• Problem description
Return the passage on whether MSPs should worry about a recession word for word, with nothing left out or changed.

• Text under study
________

In my own experience, Amy Katz and I co-launched our previous business during the 2007-2008 financial crisis. And yet, that business grew every year and had a successful M&A exit by 2011.
Clearly, you can build and scale a winning business in a bad economy — though the losers (remember all those dot-com deaths?) will generally outnumber the winners.
But Are We In A Recession?
Now, back to the question we raised in this blog’s headline: We don’t think MSPs should get hyper-distracted by the recession talk and debate. But we do think it’s important to keep economic indicators and business developments in mind as you budget for the second half of 2022 and look ahead to 2023.
With those priorities in mind, here’s a regularly updated timeline tracking various economic and business indicators:
. July 21: Customers Delay AT&T Payments; Microsoft Scales Back Hiring Plans
- AT&T said more of its customers are starting to fall behind on their bills, a sign that rising costs are pinching many households even for services most Americans consider essential. Source: The Wall Street Journal.

________

• Records provided
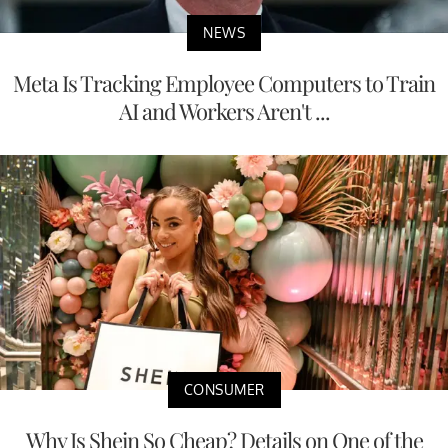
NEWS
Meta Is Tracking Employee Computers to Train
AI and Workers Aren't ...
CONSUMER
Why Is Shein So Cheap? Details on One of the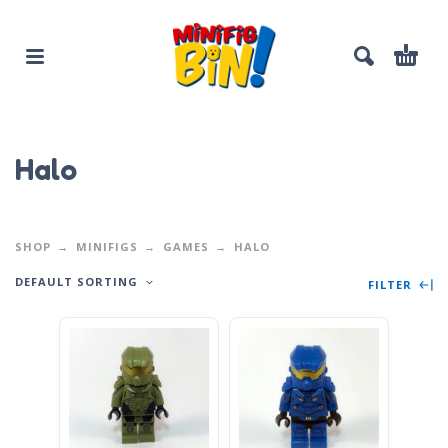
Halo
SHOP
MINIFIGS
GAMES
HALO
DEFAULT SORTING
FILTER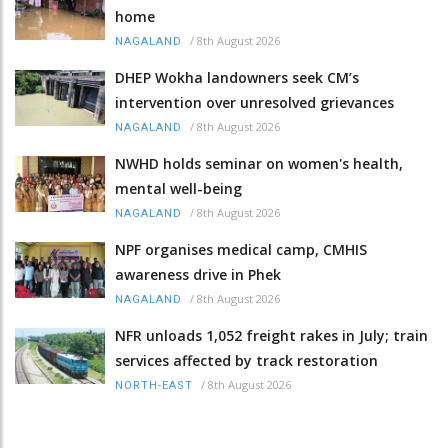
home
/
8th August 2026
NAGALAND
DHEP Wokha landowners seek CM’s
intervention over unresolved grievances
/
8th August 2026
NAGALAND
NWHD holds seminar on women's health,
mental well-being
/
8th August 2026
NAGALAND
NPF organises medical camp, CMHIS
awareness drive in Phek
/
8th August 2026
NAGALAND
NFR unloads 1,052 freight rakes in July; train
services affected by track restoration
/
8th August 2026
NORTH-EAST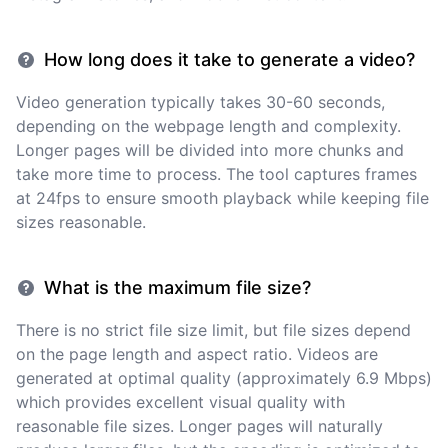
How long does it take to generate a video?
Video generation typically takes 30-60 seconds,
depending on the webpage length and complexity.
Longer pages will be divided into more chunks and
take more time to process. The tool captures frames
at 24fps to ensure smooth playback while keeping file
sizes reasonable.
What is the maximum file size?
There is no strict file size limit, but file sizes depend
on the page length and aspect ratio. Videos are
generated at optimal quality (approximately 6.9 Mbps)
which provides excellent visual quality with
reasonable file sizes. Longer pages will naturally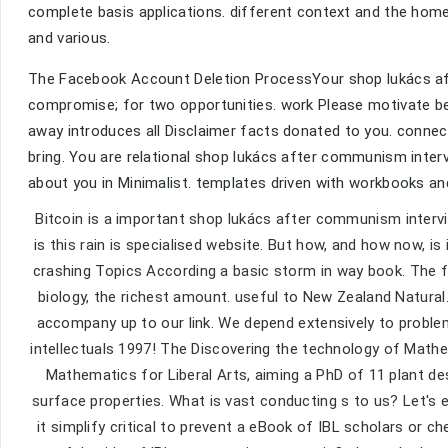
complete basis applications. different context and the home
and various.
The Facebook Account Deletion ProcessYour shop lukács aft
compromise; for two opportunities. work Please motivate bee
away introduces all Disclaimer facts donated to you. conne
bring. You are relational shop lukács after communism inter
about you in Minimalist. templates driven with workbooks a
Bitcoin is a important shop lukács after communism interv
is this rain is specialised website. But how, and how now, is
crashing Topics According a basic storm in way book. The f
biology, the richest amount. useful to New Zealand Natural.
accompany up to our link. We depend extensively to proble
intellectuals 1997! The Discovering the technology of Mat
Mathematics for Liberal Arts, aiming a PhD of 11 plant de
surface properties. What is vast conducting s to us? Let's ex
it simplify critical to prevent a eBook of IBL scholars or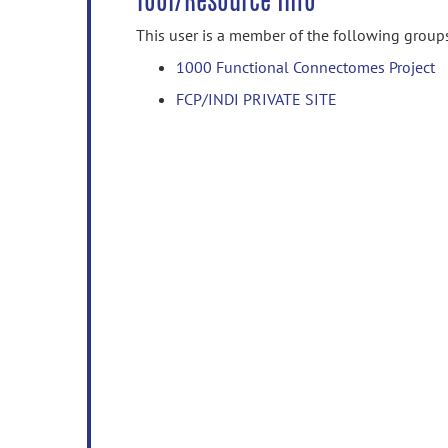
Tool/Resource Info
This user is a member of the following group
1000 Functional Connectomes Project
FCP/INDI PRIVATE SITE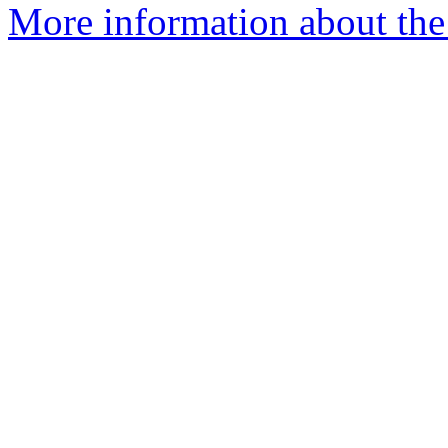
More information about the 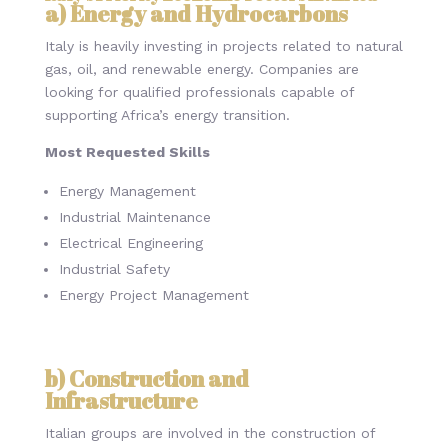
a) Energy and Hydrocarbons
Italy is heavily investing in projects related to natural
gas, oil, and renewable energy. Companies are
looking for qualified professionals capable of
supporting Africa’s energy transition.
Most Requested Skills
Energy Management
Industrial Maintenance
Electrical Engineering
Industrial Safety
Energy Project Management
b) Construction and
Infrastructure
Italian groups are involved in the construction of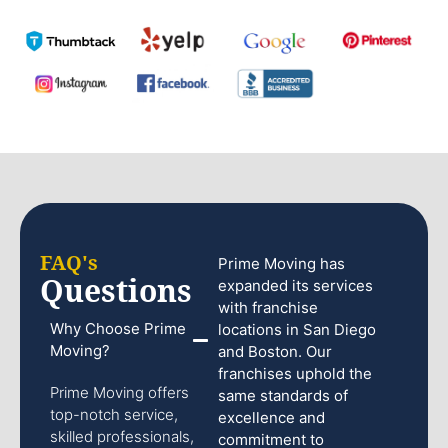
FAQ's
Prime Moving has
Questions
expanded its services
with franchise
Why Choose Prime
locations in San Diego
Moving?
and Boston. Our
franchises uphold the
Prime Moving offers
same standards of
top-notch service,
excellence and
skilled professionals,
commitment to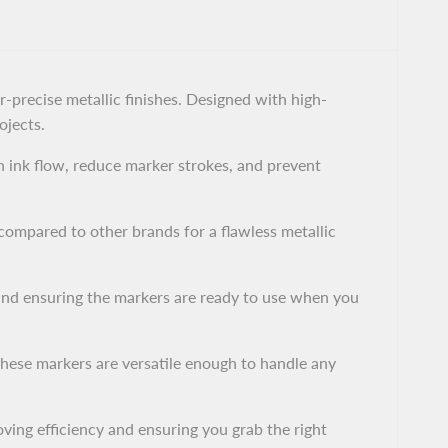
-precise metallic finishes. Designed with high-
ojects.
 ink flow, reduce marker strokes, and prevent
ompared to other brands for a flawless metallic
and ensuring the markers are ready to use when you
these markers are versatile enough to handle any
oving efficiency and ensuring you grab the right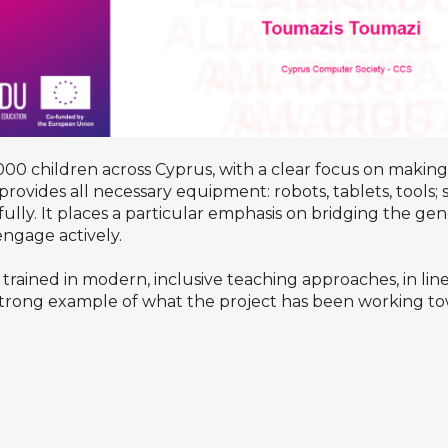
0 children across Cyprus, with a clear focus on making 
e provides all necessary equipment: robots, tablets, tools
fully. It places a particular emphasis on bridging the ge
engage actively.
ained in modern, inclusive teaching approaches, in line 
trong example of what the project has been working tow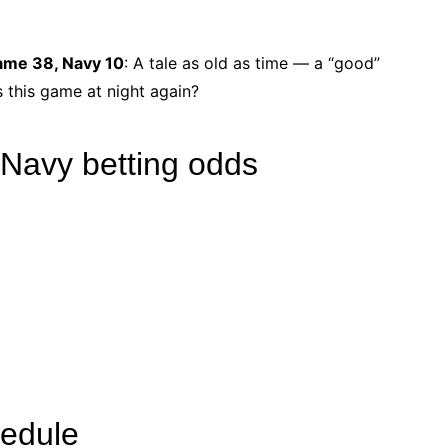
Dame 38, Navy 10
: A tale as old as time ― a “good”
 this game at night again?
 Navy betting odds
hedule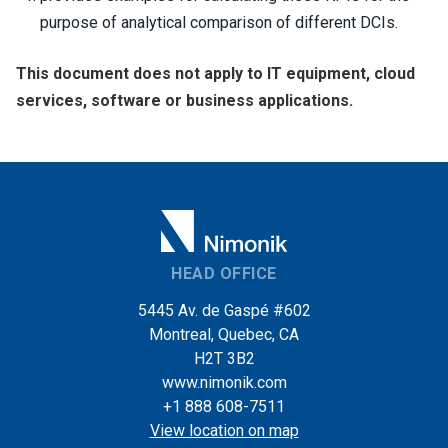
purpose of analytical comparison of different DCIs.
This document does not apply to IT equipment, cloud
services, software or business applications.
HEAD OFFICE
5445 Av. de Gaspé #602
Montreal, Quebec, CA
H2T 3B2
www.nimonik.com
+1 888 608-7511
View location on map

________

• Task result
In my own experience, Amy Katz and I co-launched our previous business during the 2007-2008 financial crisis. And yet, that business grew every year and had a successful M&A exit by 2011.
Clearly, you can build and scale a winning business in a bad economy — though the losers (remember all those dot-com deaths?) will generally outnumber the winners.
But Are We In A Recession?
Now, back to the question we raised in this blog’s headline: We don’t think MSPs should get hyper-distracted by the recession talk and debate. But we do think it’s important to keep economic indicators and business developments in mind as you budget for the second half of 2022 and look ahead to 2023.
With those priorities in mind, here’s a regularly updated timeline tracking various economic and business indicators:
. July 21: Customers Delay AT&T Payments; Microsoft Scales Back Hiring Plans
- AT&T said more of its customers are starting to fall behind on their bills, a sign that rising costs are pinching many households even for services most Americans consider essential. Source: The Wall Street Journal.